Table of contents
1.
Introduction
2.
Parallel and Concurrent Garbage Collection
3.
Partial Object Relocation
4.
Consecutive Collection for unsafe languages
5.
Frequently Asked Questions
5.1.
What is a Garbage Collection?
5.2.
Which algorithm is used to implement garbage collectors?
6.
Conclusion
Last Updated: Mar 27, 2024

Advanced Topics in Garbage Collection

Career growth poll
Do you think IIT Guwahati certified course can help you in your career?
Compiler Design

Introduction

Garbage Collection refers to the process of recovering the system memory held by a program that no longer needs this memory. Other programs can use the freed memory. Hence, the garbage collector identifies the objects in the programs that will not be required in the future and frees their space. The most popular algorithm used to implement garbage collectors is Mark and Sweep.

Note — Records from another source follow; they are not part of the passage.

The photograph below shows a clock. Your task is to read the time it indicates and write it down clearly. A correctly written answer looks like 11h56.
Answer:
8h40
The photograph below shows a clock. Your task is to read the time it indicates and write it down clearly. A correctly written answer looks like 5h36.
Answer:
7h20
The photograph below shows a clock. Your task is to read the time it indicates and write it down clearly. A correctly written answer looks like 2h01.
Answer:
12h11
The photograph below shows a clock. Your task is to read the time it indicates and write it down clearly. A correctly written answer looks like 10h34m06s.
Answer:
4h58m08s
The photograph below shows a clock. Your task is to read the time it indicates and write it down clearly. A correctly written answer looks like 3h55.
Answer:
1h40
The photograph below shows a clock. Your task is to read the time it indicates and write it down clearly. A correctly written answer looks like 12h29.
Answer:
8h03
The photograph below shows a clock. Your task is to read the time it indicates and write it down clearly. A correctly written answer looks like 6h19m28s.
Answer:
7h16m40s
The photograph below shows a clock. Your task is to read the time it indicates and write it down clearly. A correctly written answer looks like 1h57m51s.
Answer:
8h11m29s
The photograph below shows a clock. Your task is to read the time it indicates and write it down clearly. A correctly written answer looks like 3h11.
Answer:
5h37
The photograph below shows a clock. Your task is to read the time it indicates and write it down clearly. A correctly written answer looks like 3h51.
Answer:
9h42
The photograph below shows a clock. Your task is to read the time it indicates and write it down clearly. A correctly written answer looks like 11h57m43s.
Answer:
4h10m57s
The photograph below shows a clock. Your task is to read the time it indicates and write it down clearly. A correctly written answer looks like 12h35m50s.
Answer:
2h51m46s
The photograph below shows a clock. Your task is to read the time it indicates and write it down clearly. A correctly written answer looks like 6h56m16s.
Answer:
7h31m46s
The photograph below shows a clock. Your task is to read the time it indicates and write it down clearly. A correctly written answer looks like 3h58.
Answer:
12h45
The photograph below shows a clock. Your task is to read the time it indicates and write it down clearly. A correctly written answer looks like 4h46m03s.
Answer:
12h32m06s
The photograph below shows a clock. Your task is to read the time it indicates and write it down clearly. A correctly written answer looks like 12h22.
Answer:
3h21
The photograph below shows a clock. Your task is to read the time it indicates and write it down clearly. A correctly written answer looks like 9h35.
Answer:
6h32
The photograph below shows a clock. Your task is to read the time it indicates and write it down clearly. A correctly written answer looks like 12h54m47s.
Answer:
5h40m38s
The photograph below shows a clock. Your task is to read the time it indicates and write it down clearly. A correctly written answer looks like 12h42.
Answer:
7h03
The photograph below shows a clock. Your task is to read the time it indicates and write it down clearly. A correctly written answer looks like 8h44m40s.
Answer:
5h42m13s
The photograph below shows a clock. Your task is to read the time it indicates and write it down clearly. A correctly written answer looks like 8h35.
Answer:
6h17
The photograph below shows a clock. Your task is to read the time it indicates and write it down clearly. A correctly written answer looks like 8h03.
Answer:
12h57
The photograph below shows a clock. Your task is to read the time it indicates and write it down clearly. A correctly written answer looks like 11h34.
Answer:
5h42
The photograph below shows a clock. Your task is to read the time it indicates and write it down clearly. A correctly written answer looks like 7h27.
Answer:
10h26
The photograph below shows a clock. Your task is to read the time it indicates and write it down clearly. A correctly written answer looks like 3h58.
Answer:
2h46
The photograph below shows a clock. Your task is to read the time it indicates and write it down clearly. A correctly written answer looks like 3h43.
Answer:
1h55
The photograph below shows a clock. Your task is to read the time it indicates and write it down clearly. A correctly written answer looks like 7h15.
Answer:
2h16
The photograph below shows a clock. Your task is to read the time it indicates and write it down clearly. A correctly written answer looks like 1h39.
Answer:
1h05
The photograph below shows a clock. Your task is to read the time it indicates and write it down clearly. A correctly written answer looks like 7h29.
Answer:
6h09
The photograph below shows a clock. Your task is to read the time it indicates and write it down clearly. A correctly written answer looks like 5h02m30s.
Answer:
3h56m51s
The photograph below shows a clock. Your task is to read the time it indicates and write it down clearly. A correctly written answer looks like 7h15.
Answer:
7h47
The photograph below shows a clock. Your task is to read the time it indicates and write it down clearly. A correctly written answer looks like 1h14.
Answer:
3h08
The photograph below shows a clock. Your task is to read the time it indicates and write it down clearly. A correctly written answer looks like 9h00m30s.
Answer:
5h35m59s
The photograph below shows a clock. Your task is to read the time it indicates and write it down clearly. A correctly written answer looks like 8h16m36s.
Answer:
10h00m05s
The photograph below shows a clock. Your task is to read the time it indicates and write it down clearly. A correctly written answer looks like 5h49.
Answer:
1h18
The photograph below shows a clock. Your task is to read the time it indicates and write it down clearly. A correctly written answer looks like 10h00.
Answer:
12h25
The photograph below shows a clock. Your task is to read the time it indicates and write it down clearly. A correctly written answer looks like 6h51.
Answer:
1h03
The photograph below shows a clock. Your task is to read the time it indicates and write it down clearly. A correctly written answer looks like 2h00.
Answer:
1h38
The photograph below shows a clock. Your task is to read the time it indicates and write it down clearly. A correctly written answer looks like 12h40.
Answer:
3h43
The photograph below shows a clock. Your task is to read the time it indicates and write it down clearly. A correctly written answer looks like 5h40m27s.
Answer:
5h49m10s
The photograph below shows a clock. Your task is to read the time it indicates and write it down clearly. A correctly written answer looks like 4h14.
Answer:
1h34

Parallel and Concurrent Garbage Collection

A Garbage Collector is said to be parallel if it uses multiple threads, whereas it is said to be concurrent if it works simultaneously with the mutator.

Let us first see the steps performed by an incremental analysis:-

  1. First of all, it finds the root set. This step is performed with all the mutators stopped.
  2. Then it interleaves the tracing of the reachable objects with the mutator's execution (s). During this period, whenever a mutator points from a Scanned object to an unreached object, the reference is remembered. We have few options regarding the granularity through which these references are remembered. For now, we will assume the card-based scheme, where the heap is divided into sections called "cards," and a bit map is maintained indicating which cards are dirty (have had one or more references within them rewritten).
  3. Again the mutator(s) are stopped to rescan all the cards that might hold references to the unreached objects.

 

The set of objects reached by the root set in the large multithreaded applications can be very large. Hence, it is not possible to take time and space to visit all such objects while all mutations cease. It is also possible that because of the large heap and a large number of mutation threads, we need to rescan many cards again after all the objects are scanned once. Hence, we should scan the cards in parallel, and the mutators should execute concurrently.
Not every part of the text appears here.